Nebulous though they are, these remarks echo the address of Jiang at the 16th CCP National Congress, and appear indirectly to criticize Hu's quasi-democratic separation of party powers as a move of Westernization or splittism. The August volume of Journalistic Front, a governmental journal, trumpeted an essay by the propaganda officer of central China's Hebei province, claiming that news broadcasting and party propaganda work must be guided by the "Three Represents" theory so as to screen and resist erroneous ideology, crushing the foreign plot to Westernize and split China.
The warning against Westernization and splittism, a cliche, was once frequently chanted after the democracy movement was violently crushed in Tiananmen Square in June 1989. But the cliche seems to be have been almost forgotten, only used to attack the independence-minded separatists in the autonomous Xinjiang and Tibet regions, since Deng Xiaoping paid an inspection tour around South China in 1992. Therefore, the recent reactivation of the two big words has touched the nerves and political antennae of many China observers.

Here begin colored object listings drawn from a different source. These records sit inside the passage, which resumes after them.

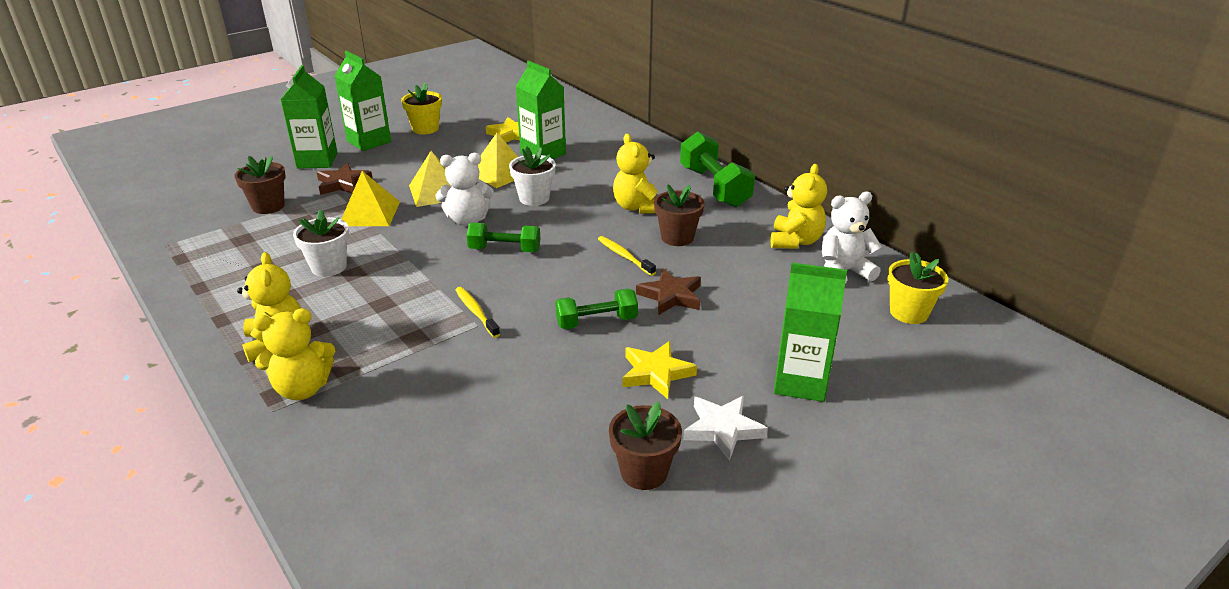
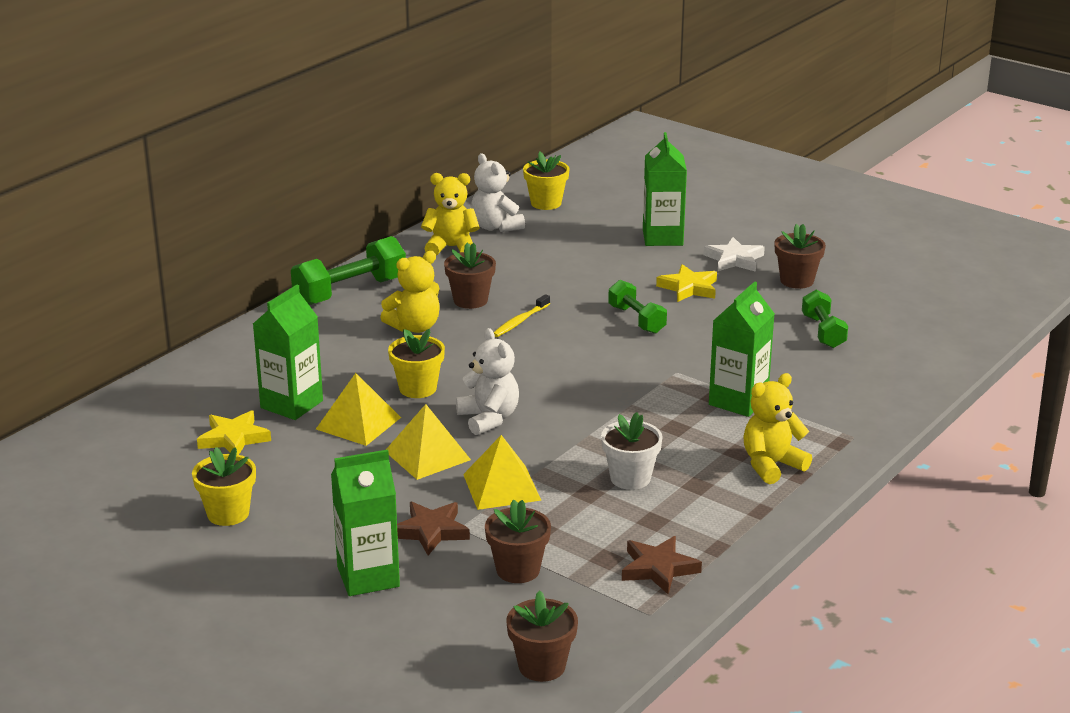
camera: 105 degrees left, 5 degrees down
(167, 201) = (542, 666): none -> brown flower pot
(302, 389) = (818, 431): yellow teddy bear -> none
(369, 142) = (288, 551): green carton -> green carton (738, 401)
(476, 312) = (658, 377): yellow toothbrush -> none
(505, 250) = (540, 384): green dumbbell -> green dumbbell (823, 332)
(534, 198) = (418, 388): white flower pot -> yellow flower pot
(671, 296) = (576, 293): brown star -> brown star (658, 568)

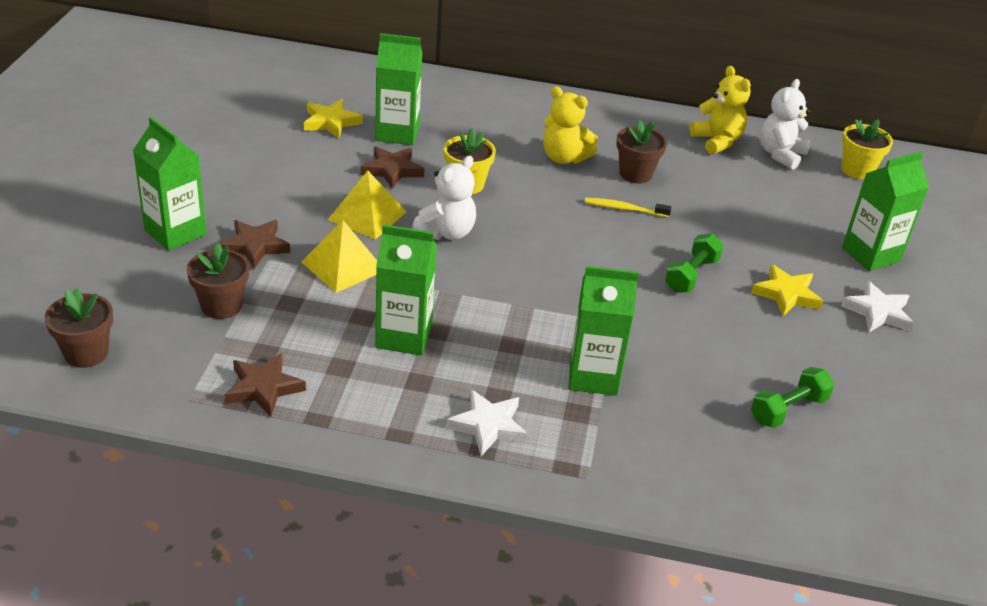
camera: 60 degrees right, 10 degrees up
(228, 513) = (228, 148): yellow flower pot -> none
(350, 292) = (592, 113): green dumbbell -> none
(358, 423) = (392, 170): yellow pyramid -> brown star
(630, 478) = (404, 336): white flower pot -> green carton
(771, 465) = (488, 426): yellow teddy bear -> white star
(797, 281) = (880, 367): brown flower pot -> none

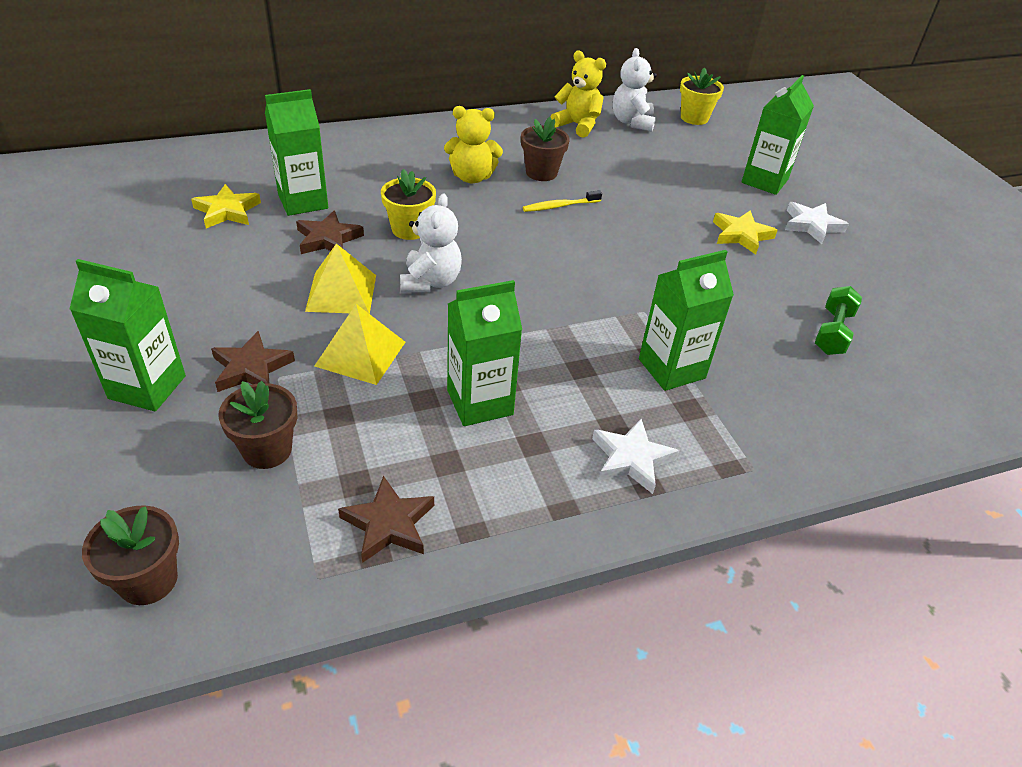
camera: 30 degrees left, 5 degrees up
(691, 275) = (661, 245): green dumbbell -> none

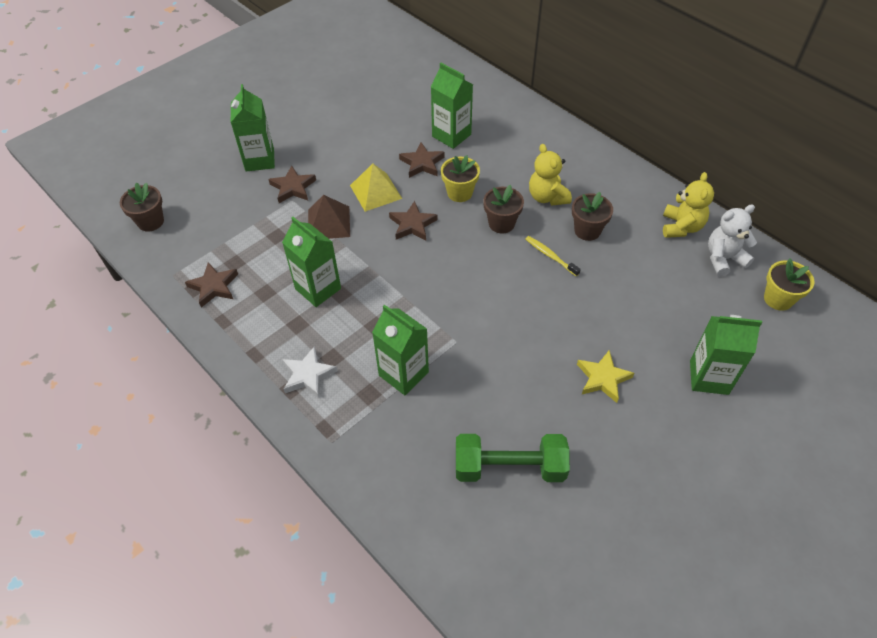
camera: 70 degrees right, 10 degrees up
(227, 211) = (417, 112): yellow star -> none
(267, 450) = (240, 221): brown flower pot -> brown flower pot (501, 223)
(360, 354) = (328, 223): yellow pyramid -> brown pyramid
(430, 282) = (412, 224): white teddy bear -> brown star
(812, 225) = (662, 427): white star -> none
(832, 332) = (509, 467): green dumbbell -> green dumbbell, size x1.60

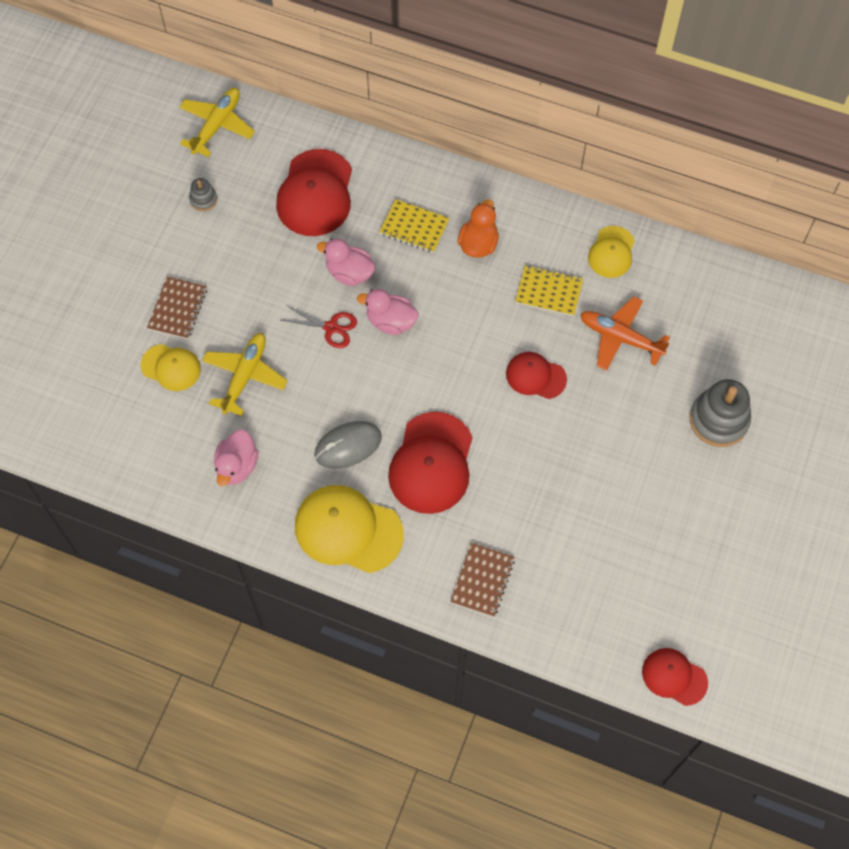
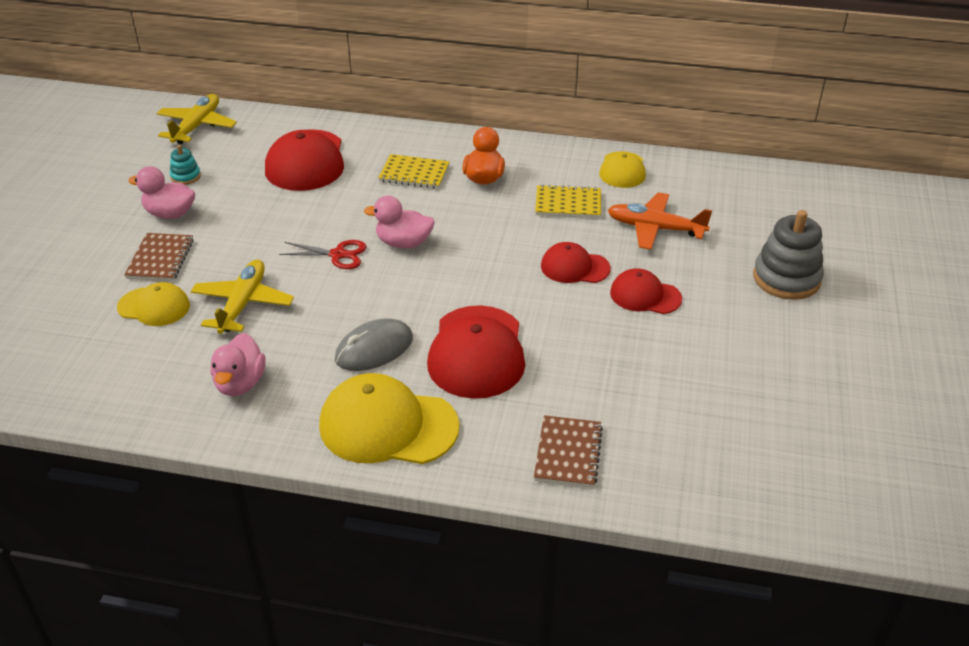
camera: 10 degrees left, 25 degrees down
(203, 199) = (185, 176): grey stacking toy -> turquoise stacking toy
(349, 273) = (351, 212): pink duck -> pink duck (170, 214)
(674, 677) = (843, 518): red cap -> red cap (645, 295)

When meeting with military representatives in late July, Jiang delivered a "truth" talk that stressed telling the truth and being pragmatic in learning his "Three Represents" theory. Observers believe that Jiang was attempting to make himself the champion of the "Three Represents" theory, now written into the country's constitution, and to magnify his influence in the political arena. But this trick may be outmoded, for Lin Biao, commander-in-chief back in the 1960s, successfully made himself a champion of "Mao Zedong Thought", but still failed in his subsequent assassination and usurpation plot.